* BEGIN Reading text *
After he had sent them packing, Giunta recalls, his life became "a true hell", with repeated death threats and attempts to burn down the restaurant (he still requires police protection).

In February, two of the accused men received lengthy prison sentences: echoing Addiopizzo's message, Giunta told Italian radio, "I call on everyone to say no to extortion. If there are a lot of us, it will have to stop."

In the early hand-to-mouth days, Addiopizzo relied heavily on donations from private individuals and a few supportive companies: it is still proudly self-financing, but glowing international media coverage of its campaigns has helped to bolster resources. The group's rent-free headquarters are in an imposing condominium seized by the state from a local Mafia capo. Both the Sicilian provincial government and the European Union have provided grants.

Five years ago, the group launched its own travel company, offering "100% pizzo free" ethical holidays that include excursions to properties confiscated from Cosa Nostra. Addiopizzo also operates educational missions, going into schools with the message that by standing together Sicilians can break the hold of the extortionists. The head of Palermo's Anti-Racket Association, Enrico Colajanni, regards this as crucially important: "For years after Grassi was killed nobody dared to denounce the Mafia in public, so we have to teach our children that it's possible."

Although Giovanni Di Giacomo's tirade from jail contained oblique threats against Addiopizzo, Cosa Nostra chiefs appear to understand that with public opinion solidly behind the group, targeting its volunteers could backfire disastrously.

Fabio Messino and Valeria De Leo set up Sicily's first pizzo-free supermarket in Palermo's historic centre in 2008, selling goods only from suppliers who refuse to pay protection money, and organic wine, pasta and olive oil grown on estates confiscated from the Mafia. The couple had half-expected Cosa Nostra's traditional response to such temerity: a bullet in the post, a severed goat's head on the doorstep, windows smashed regularly. Yet they never received so much as a threatening note or menacing phone call, while supportive Palermitans made long detours to shop with them.
* END Reading text *
## Stated goal 1
Transcribe the drawing-change listing below line for line, and leave out the picture lines.
* BEGIN The records *
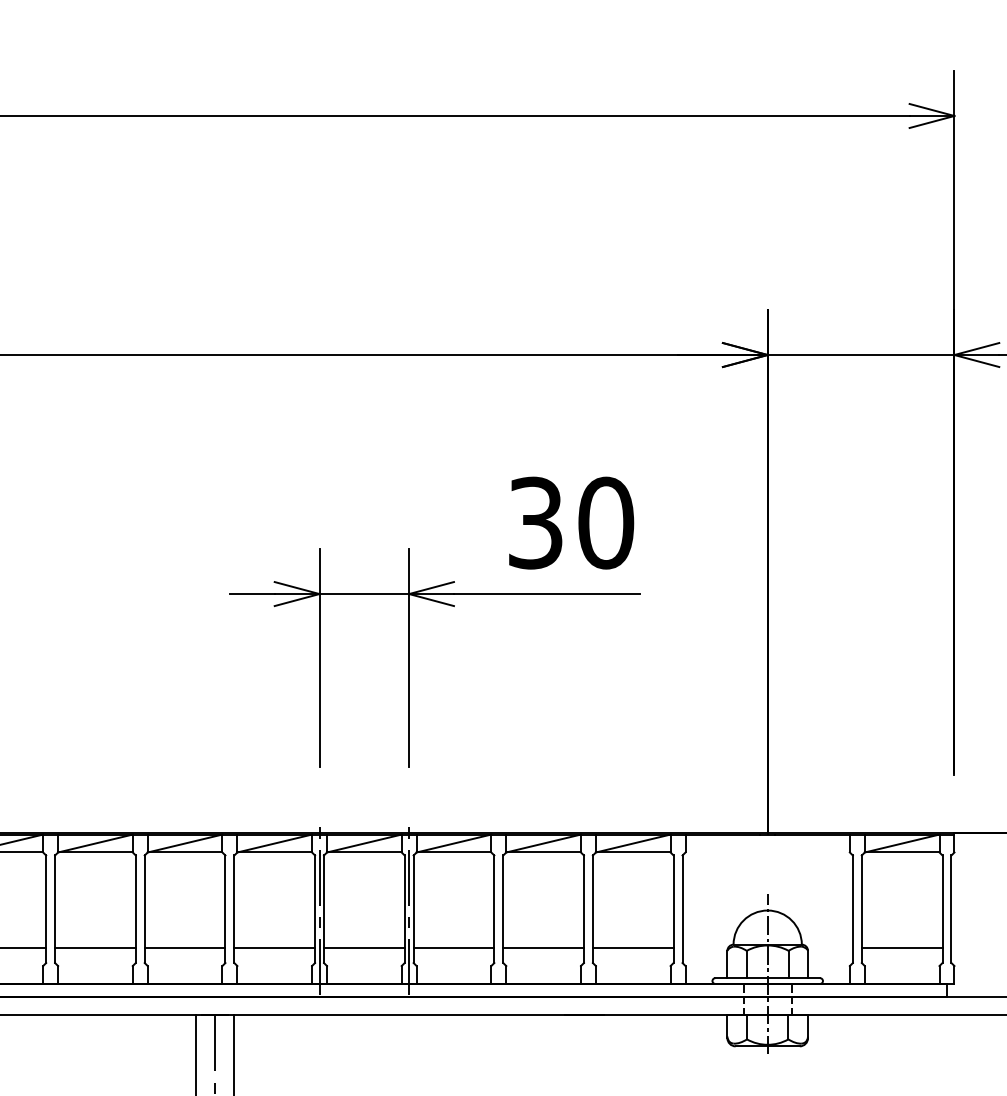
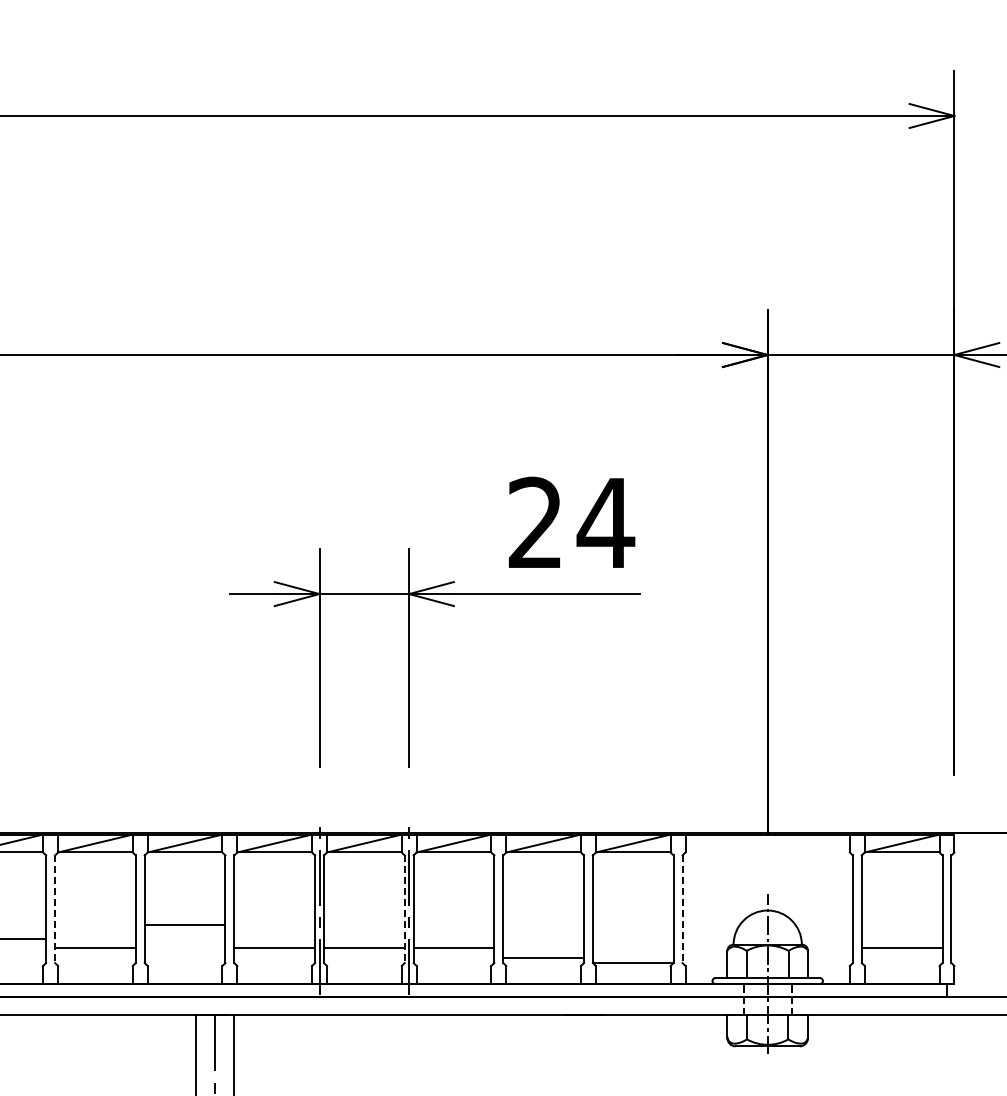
text at (571, 522): 30 -> 24
line at (55, 909): solid -> dashed
line at (404, 909): solid -> dashed
line at (682, 909): solid -> dashed
line at (24, 948) position: (24, 948) -> (24, 939)
line at (184, 948) position: (184, 948) -> (184, 925)
line at (543, 948) position: (543, 948) -> (543, 958)
line at (632, 948) position: (632, 948) -> (632, 963)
* END The records *
## Stated goal 2
From the text above on Sicily's anti-extortion movement, repeat word for word the part that opens with the words containing "After he had" and closes with "have provided grants.".

## Expected answer 1
text at (571, 522): 30 -> 24
line at (55, 909): solid -> dashed
line at (404, 909): solid -> dashed
line at (682, 909): solid -> dashed
line at (24, 948) position: (24, 948) -> (24, 939)
line at (184, 948) position: (184, 948) -> (184, 925)
line at (543, 948) position: (543, 948) -> (543, 958)
line at (632, 948) position: (632, 948) -> (632, 963)

## Expected answer 2
After he had sent them packing, Giunta recalls, his life became "a true hell", with repeated death threats and attempts to burn down the restaurant (he still requires police protection).

In February, two of the accused men received lengthy prison sentences: echoing Addiopizzo's message, Giunta told Italian radio, "I call on everyone to say no to extortion. If there are a lot of us, it will have to stop."

In the early hand-to-mouth days, Addiopizzo relied heavily on donations from private individuals and a few supportive companies: it is still proudly self-financing, but glowing international media coverage of its campaigns has helped to bolster resources. The group's rent-free headquarters are in an imposing condominium seized by the state from a local Mafia capo. Both the Sicilian provincial government and the European Union have provided grants.